──────── Supplied material ────────
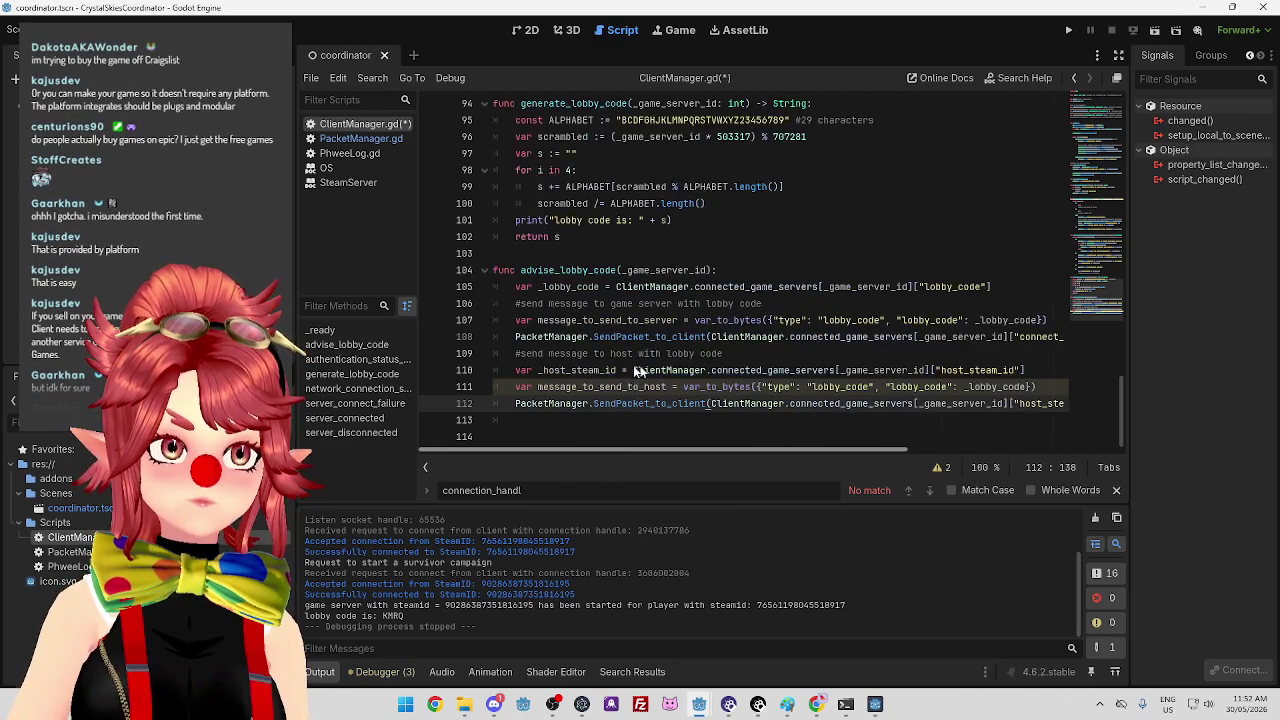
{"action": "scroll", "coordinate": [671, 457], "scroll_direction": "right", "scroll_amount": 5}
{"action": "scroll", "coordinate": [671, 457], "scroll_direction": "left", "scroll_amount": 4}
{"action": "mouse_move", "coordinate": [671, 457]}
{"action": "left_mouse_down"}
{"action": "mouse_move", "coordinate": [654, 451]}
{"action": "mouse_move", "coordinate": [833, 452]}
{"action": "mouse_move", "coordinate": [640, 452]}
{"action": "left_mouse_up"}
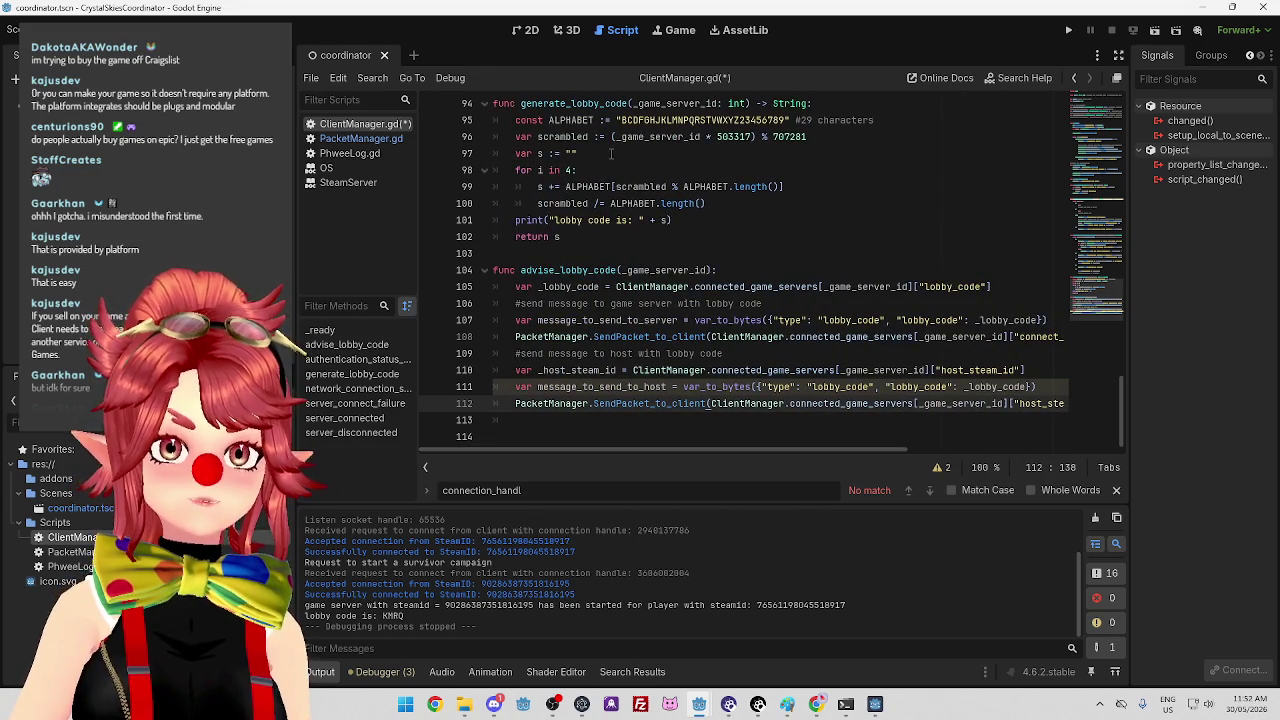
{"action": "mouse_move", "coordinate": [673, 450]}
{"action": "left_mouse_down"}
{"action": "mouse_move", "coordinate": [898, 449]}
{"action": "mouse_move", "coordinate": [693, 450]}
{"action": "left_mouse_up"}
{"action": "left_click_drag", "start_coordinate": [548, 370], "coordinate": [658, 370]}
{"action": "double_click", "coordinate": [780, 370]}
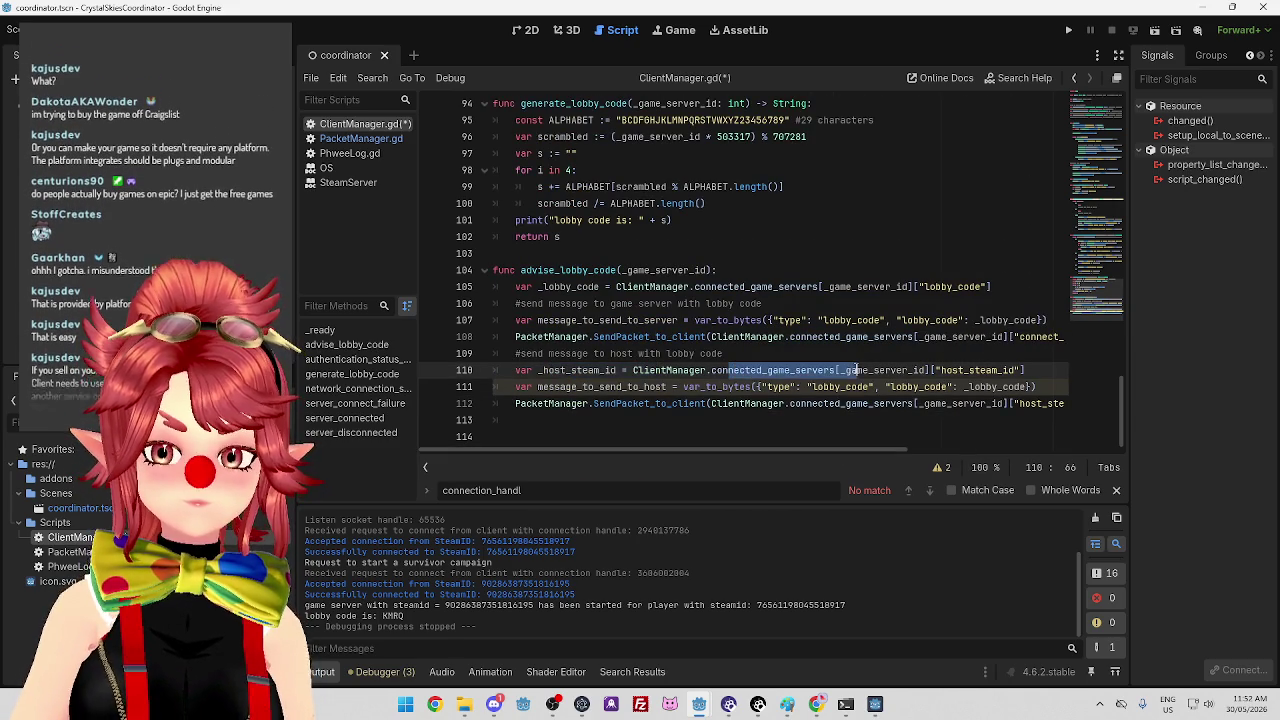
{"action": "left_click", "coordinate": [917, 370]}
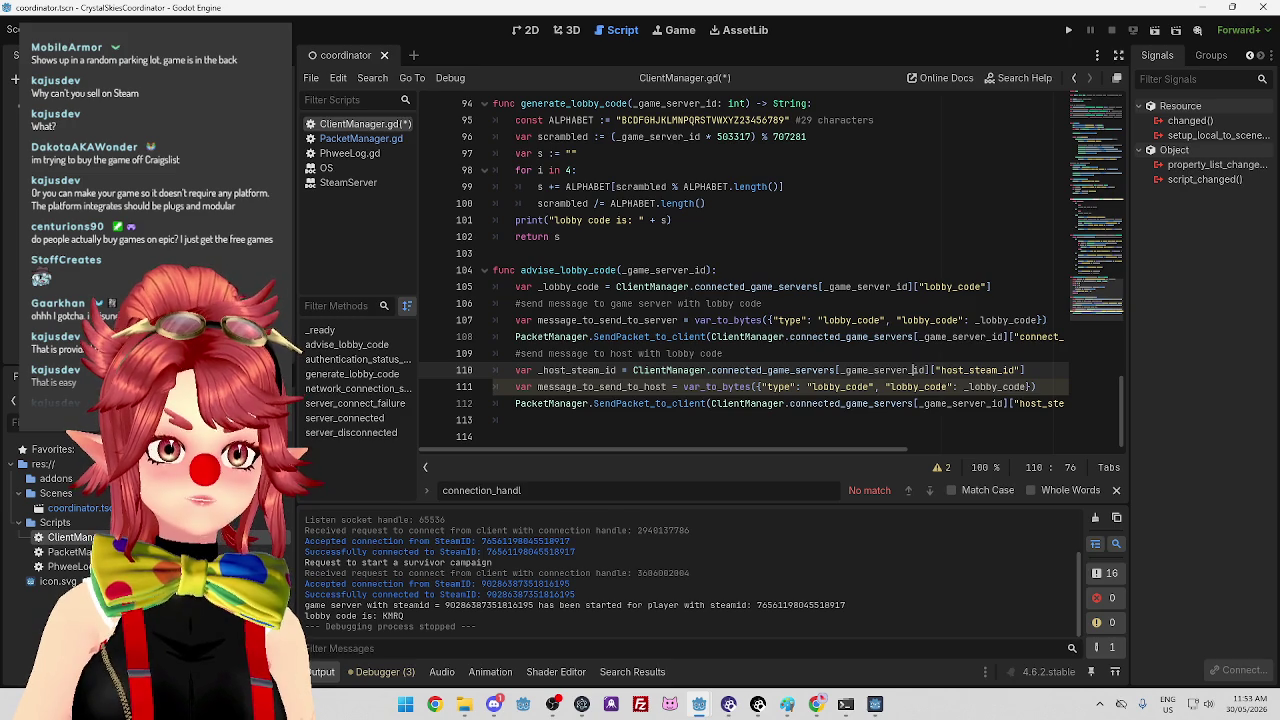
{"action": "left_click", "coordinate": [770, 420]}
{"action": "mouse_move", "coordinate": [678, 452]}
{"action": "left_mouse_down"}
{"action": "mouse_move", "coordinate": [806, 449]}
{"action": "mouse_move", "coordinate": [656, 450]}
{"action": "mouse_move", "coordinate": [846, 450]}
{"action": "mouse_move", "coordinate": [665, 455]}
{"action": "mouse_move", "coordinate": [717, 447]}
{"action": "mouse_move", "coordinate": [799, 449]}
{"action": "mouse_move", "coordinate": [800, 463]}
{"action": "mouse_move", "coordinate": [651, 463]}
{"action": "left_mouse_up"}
────────
──────── Supplied material ────────
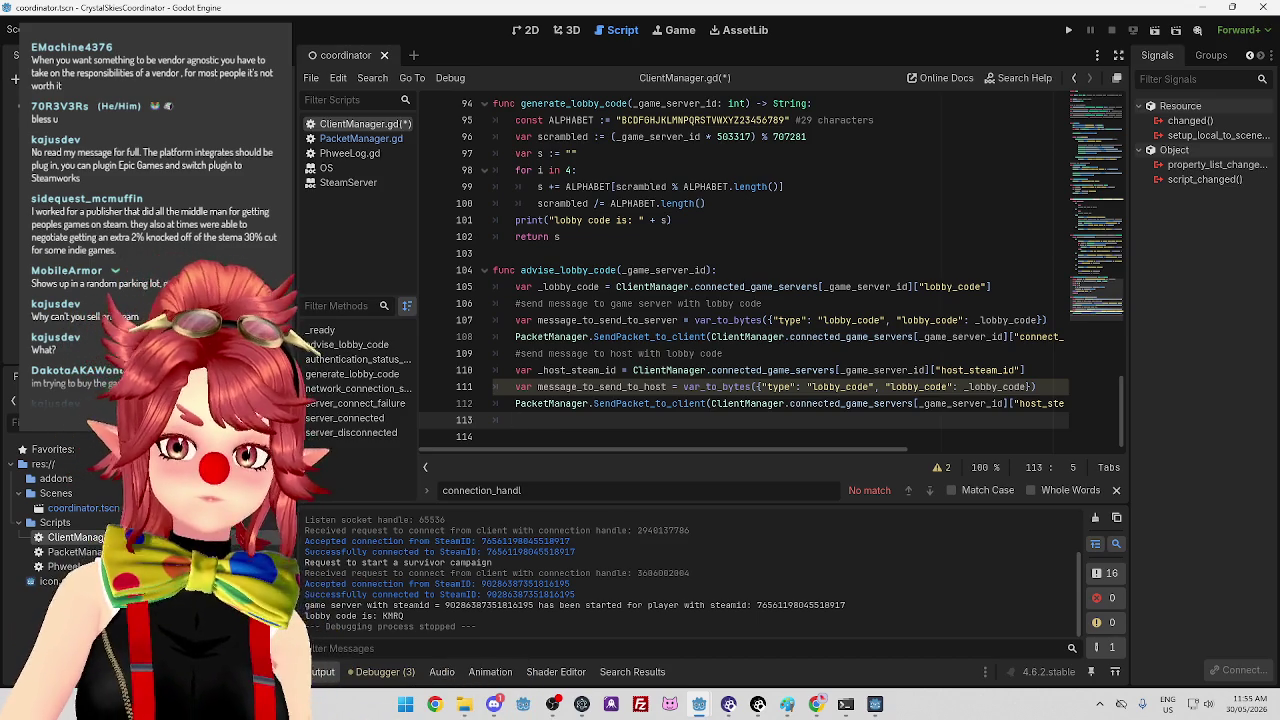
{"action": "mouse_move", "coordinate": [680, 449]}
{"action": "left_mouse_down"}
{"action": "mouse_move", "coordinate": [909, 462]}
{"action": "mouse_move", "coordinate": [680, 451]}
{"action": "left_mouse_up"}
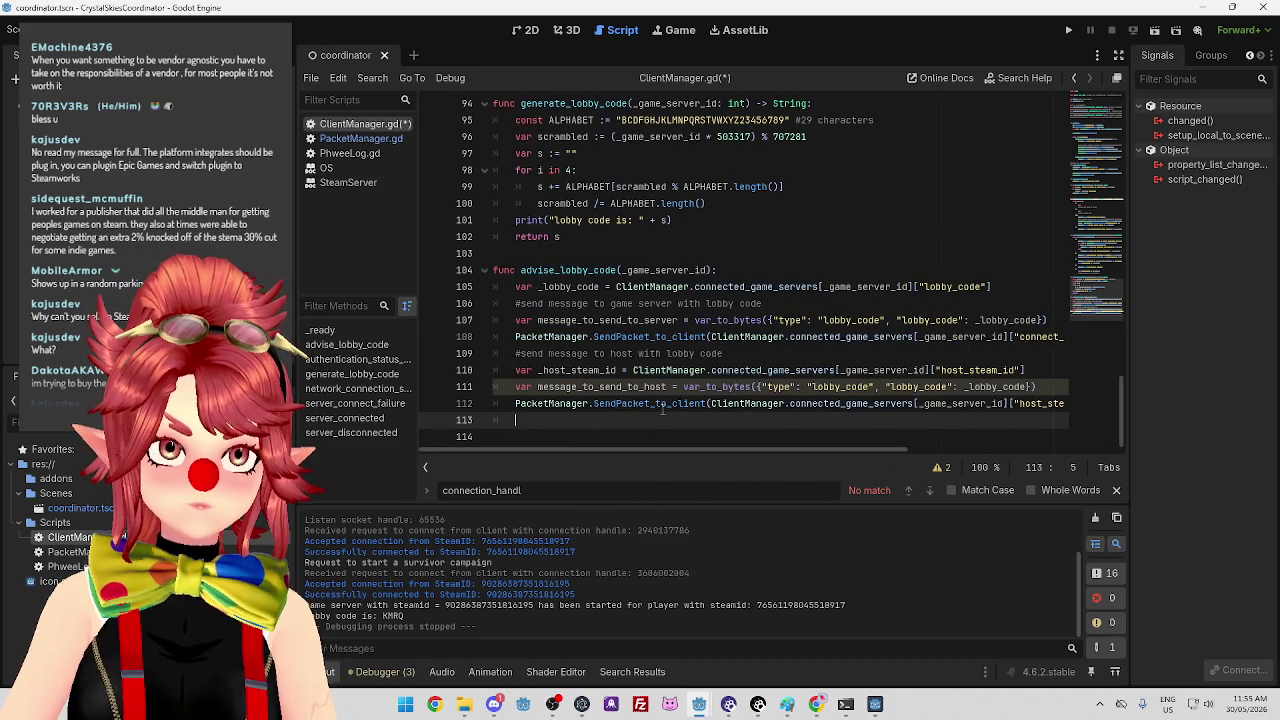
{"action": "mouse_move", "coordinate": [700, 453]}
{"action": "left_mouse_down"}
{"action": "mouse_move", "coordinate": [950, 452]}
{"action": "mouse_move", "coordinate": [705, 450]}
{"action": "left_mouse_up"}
────────
──────── Supplied material ────────
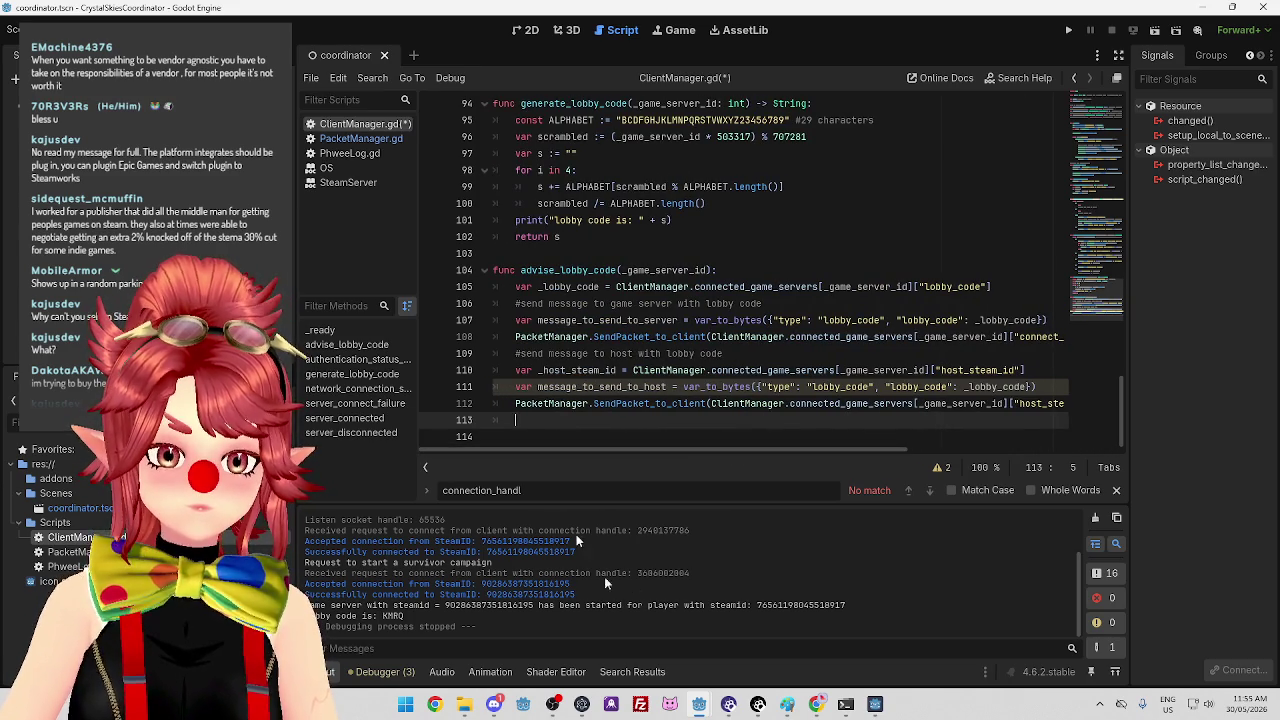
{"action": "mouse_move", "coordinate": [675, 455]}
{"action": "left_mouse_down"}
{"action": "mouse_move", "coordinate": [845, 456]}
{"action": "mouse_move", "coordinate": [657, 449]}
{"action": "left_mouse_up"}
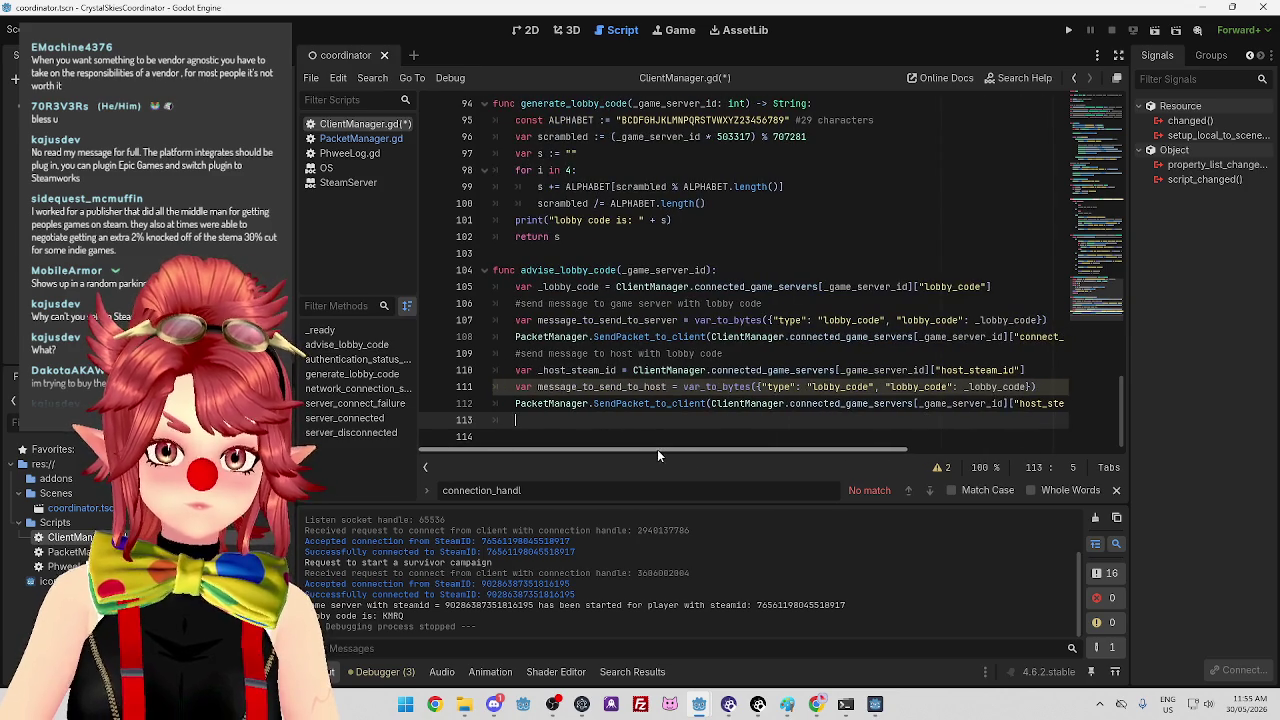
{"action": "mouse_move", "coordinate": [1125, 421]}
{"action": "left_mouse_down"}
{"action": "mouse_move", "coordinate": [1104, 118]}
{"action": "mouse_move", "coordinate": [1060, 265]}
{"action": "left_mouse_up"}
────────
Answer with one number only, the count of lines in the material above that hold "scroll".

• Task response:
2